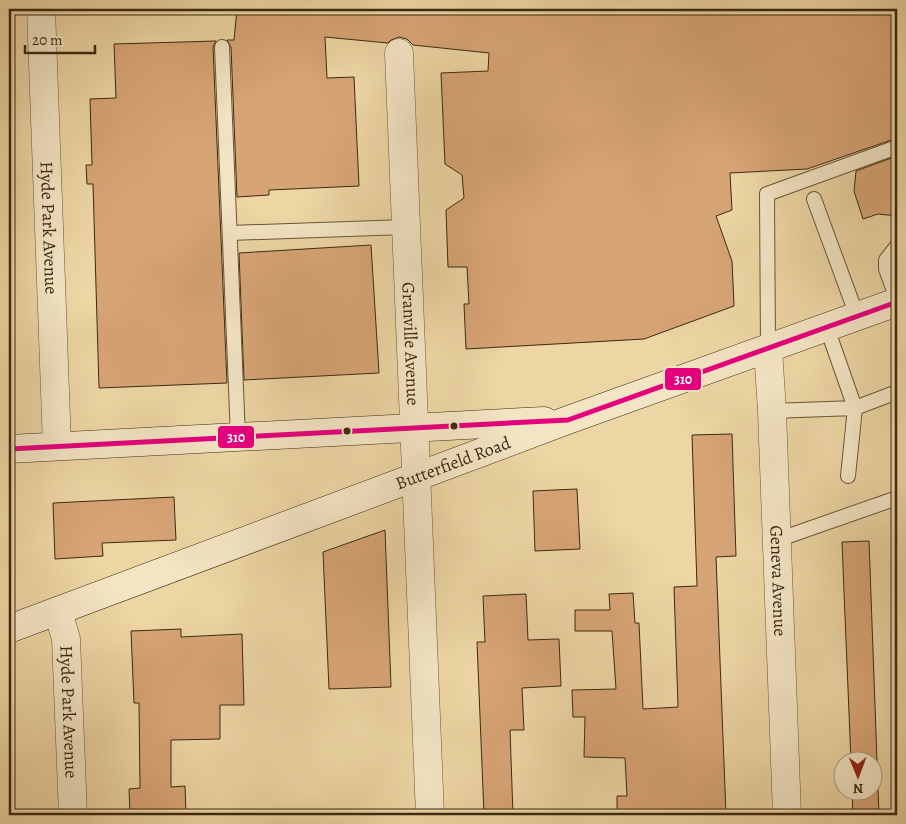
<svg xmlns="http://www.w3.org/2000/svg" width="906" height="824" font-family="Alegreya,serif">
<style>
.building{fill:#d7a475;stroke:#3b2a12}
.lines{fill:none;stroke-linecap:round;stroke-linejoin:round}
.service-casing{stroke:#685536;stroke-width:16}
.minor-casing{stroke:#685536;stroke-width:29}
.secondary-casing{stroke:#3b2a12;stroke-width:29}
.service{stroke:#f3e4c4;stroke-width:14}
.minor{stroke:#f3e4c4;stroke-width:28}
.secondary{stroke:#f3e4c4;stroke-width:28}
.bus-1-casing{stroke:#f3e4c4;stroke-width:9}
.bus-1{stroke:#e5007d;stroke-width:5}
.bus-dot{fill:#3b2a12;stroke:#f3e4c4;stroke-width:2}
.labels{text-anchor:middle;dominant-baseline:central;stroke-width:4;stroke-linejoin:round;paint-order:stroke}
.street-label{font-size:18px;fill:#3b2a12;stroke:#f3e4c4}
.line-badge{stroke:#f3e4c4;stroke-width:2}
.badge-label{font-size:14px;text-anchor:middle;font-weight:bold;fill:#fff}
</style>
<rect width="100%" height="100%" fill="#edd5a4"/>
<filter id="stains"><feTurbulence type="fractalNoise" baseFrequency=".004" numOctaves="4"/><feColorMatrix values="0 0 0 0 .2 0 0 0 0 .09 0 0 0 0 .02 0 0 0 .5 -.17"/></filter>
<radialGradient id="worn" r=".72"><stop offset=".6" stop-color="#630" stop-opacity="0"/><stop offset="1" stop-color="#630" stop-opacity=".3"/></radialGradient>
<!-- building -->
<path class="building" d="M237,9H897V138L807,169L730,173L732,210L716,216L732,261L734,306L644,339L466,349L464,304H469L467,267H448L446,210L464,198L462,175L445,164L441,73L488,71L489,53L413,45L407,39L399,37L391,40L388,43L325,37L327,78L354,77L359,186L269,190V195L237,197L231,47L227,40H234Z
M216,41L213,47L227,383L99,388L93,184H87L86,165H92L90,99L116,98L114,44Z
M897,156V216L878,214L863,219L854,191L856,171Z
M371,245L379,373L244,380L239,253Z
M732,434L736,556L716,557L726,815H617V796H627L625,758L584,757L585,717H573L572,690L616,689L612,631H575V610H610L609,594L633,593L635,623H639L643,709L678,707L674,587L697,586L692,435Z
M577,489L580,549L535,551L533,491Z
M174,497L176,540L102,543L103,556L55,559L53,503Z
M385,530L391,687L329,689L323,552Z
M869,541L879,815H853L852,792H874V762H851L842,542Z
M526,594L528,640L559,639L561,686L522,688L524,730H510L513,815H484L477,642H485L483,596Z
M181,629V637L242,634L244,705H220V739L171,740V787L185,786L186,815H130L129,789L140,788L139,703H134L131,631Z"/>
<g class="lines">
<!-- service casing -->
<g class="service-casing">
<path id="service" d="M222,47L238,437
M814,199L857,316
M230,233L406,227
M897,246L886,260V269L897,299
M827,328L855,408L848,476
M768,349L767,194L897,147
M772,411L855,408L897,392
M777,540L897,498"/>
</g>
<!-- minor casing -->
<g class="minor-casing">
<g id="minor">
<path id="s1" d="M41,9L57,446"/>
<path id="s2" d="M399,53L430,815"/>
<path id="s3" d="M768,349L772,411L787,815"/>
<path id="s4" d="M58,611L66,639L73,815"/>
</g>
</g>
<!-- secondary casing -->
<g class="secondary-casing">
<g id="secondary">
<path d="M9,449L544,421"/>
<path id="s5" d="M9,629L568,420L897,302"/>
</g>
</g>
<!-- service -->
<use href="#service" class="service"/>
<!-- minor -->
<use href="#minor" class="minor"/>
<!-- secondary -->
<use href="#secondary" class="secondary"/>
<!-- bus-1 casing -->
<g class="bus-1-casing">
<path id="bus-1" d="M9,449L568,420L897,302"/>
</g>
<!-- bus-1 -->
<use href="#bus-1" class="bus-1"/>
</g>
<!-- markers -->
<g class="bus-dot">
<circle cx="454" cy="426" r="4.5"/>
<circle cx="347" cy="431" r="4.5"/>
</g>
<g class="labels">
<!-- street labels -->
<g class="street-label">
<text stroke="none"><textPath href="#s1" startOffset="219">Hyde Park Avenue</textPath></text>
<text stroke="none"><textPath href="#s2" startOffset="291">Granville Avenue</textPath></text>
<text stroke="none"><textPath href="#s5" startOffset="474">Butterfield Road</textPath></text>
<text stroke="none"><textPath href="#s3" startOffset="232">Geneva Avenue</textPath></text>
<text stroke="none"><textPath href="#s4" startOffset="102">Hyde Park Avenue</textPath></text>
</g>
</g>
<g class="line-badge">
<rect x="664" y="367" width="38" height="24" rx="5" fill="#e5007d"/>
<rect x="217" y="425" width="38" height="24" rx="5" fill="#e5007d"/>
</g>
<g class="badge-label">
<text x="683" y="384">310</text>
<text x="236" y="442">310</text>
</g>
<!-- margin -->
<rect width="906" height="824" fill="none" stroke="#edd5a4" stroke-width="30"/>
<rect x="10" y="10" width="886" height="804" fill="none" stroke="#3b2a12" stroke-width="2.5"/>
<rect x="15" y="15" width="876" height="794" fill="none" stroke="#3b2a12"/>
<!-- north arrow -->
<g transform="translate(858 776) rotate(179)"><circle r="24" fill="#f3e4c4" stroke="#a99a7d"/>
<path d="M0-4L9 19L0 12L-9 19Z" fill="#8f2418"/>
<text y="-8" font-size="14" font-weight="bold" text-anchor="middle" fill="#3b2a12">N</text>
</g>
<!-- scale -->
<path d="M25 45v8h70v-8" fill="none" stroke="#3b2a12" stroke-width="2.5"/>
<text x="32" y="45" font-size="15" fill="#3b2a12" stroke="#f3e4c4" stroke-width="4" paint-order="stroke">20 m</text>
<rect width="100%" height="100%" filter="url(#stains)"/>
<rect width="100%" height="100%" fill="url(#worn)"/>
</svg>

○ ○ ○ ○ ○

The preceding entries should be duplicated word for word; no picture belongs in the copy.

## Response for this exercise
<svg xmlns="http://www.w3.org/2000/svg" width="906" height="824" font-family="Alegreya,serif">
<style>
.building{fill:#d7a475;stroke:#3b2a12}
.lines{fill:none;stroke-linecap:round;stroke-linejoin:round}
.service-casing{stroke:#685536;stroke-width:16}
.minor-casing{stroke:#685536;stroke-width:29}
.secondary-casing{stroke:#3b2a12;stroke-width:29}
.service{stroke:#f3e4c4;stroke-width:14}
.minor{stroke:#f3e4c4;stroke-width:28}
.secondary{stroke:#f3e4c4;stroke-width:28}
.bus-1-casing{stroke:#f3e4c4;stroke-width:9}
.bus-1{stroke:#e5007d;stroke-width:5}
.bus-dot{fill:#3b2a12;stroke:#f3e4c4;stroke-width:2}
.labels{text-anchor:middle;dominant-baseline:central;stroke-width:4;stroke-linejoin:round;paint-order:stroke}
.street-label{font-size:18px;fill:#3b2a12;stroke:#f3e4c4}
.line-badge{stroke:#f3e4c4;stroke-width:2}
.badge-label{font-size:14px;text-anchor:middle;font-weight:bold;fill:#fff}
</style>
<rect width="100%" height="100%" fill="#edd5a4"/>
<filter id="stains"><feTurbulence type="fractalNoise" baseFrequency=".004" numOctaves="4"/><feColorMatrix values="0 0 0 0 .2 0 0 0 0 .09 0 0 0 0 .02 0 0 0 .5 -.17"/></filter>
<radialGradient id="worn" r=".72"><stop offset=".6" stop-color="#630" stop-opacity="0"/><stop offset="1" stop-color="#630" stop-opacity=".3"/></radialGradient>
<!-- building -->
<path class="building" d="M237,9H897V138L807,169L730,173L732,210L716,216L732,261L734,306L644,339L466,349L464,304H469L467,267H448L446,210L464,198L462,175L445,164L441,73L488,71L489,53L413,45L407,39L399,37L391,40L388,43L325,37L327,78L354,77L359,186L269,190V195L237,197L231,47L227,40H234Z
M216,41L213,47L227,383L99,388L93,184H87L86,165H92L90,99L116,98L114,44Z
M897,156V216L878,214L863,219L854,191L856,171Z
M371,245L379,373L244,380L239,253Z
M732,434L736,556L716,557L726,815H617V796H627L625,758L584,757L585,717H573L572,690L616,689L612,631H575V610H610L609,594L633,593L635,623H639L643,709L678,707L674,587L697,586L692,435Z
M577,489L580,549L535,551L533,491Z
M174,497L176,540L102,543L103,556L55,559L53,503Z
M385,530L391,687L329,689L323,552Z
M869,541L879,815H853L852,792H874V762H851L842,542Z
M526,594L528,640L559,639L561,686L522,688L524,730H510L513,815H484L477,642H485L483,596Z
M181,629V637L242,634L244,705H220V739L171,740V787L185,786L186,815H130L129,789L140,788L139,703H134L131,631Z"/>
<g class="lines">
<!-- service casing -->
<g class="service-casing">
<path id="service" d="M222,47L238,437
M814,199L857,316
M230,233L406,227
M897,246L886,260V269L897,299
M827,328L855,408L848,476
M768,349L767,194L897,147
M772,411L855,408L897,392
M777,540L897,498"/>
</g>
<!-- minor casing -->
<g class="minor-casing">
<g id="minor">
<path id="s1" d="M41,9L57,446"/>
<path id="s2" d="M399,53L430,815"/>
<path id="s3" d="M768,349L772,411L787,815"/>
<path id="s4" d="M58,611L66,639L73,815"/>
</g>
</g>
<!-- secondary casing -->
<g class="secondary-casing">
<g id="secondary">
<path d="M9,449L544,421"/>
<path id="s5" d="M9,629L568,420L897,302"/>
</g>
</g>
<!-- service -->
<use href="#service" class="service"/>
<!-- minor -->
<use href="#minor" class="minor"/>
<!-- secondary -->
<use href="#secondary" class="secondary"/>
<!-- bus-1 casing -->
<g class="bus-1-casing">
<path id="bus-1" d="M9,449L568,420L897,302"/>
</g>
<!-- bus-1 -->
<use href="#bus-1" class="bus-1"/>
</g>
<!-- markers -->
<g class="bus-dot">
<circle cx="454" cy="426" r="4.5"/>
<circle cx="347" cy="431" r="4.5"/>
</g>
<g class="labels">
<!-- street labels -->
<g class="street-label">
<text stroke="none"><textPath href="#s1" startOffset="219">Hyde Park Avenue</textPath></text>
<text stroke="none"><textPath href="#s2" startOffset="291">Granville Avenue</textPath></text>
<text stroke="none"><textPath href="#s5" startOffset="474">Butterfield Road</textPath></text>
<text stroke="none"><textPath href="#s3" startOffset="232">Geneva Avenue</textPath></text>
<text stroke="none"><textPath href="#s4" startOffset="102">Hyde Park Avenue</textPath></text>
</g>
</g>
<g class="line-badge">
<rect x="664" y="367" width="38" height="24" rx="5" fill="#e5007d"/>
<rect x="217" y="425" width="38" height="24" rx="5" fill="#e5007d"/>
</g>
<g class="badge-label">
<text x="683" y="384">310</text>
<text x="236" y="442">310</text>
</g>
<!-- margin -->
<rect width="906" height="824" fill="none" stroke="#edd5a4" stroke-width="30"/>
<rect x="10" y="10" width="886" height="804" fill="none" stroke="#3b2a12" stroke-width="2.5"/>
<rect x="15" y="15" width="876" height="794" fill="none" stroke="#3b2a12"/>
<!-- north arrow -->
<g transform="translate(858 776) rotate(179)"><circle r="24" fill="#f3e4c4" stroke="#a99a7d"/>
<path d="M0-4L9 19L0 12L-9 19Z" fill="#8f2418"/>
<text y="-8" font-size="14" font-weight="bold" text-anchor="middle" fill="#3b2a12">N</text>
</g>
<!-- scale -->
<path d="M25 45v8h70v-8" fill="none" stroke="#3b2a12" stroke-width="2.5"/>
<text x="32" y="45" font-size="15" fill="#3b2a12" stroke="#f3e4c4" stroke-width="4" paint-order="stroke">20 m</text>
<rect width="100%" height="100%" filter="url(#stains)"/>
<rect width="100%" height="100%" fill="url(#worn)"/>
</svg>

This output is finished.